(Task input)

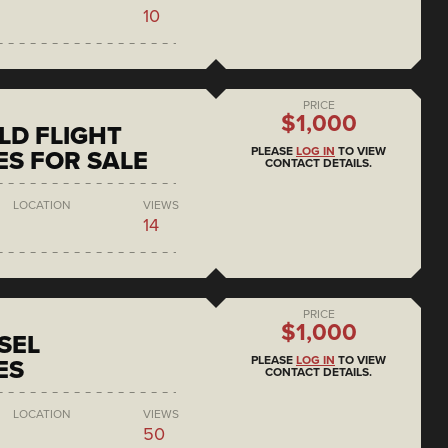
10
PRICE
$1,000
D FLIGHT
PLEASE
LOG IN
TO VIEW
S FOR SALE
CONTACT DETAILS.
LOCATION
VIEWS
14
PRICE
$1,000
SEL
PLEASE
LOG IN
TO VIEW
ES
CONTACT DETAILS.
LOCATION
VIEWS
50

(End Task input)

■ Task requirements
From the first line to the last, print the records exactly; leave out the pictures.

■ Exercise answer
10
PRICE
$1,000
D FLIGHT
PLEASE
LOG IN
TO VIEW
S FOR SALE
CONTACT DETAILS.
LOCATION
VIEWS
14
PRICE
$1,000
SEL
PLEASE
LOG IN
TO VIEW
ES
CONTACT DETAILS.
LOCATION
VIEWS
50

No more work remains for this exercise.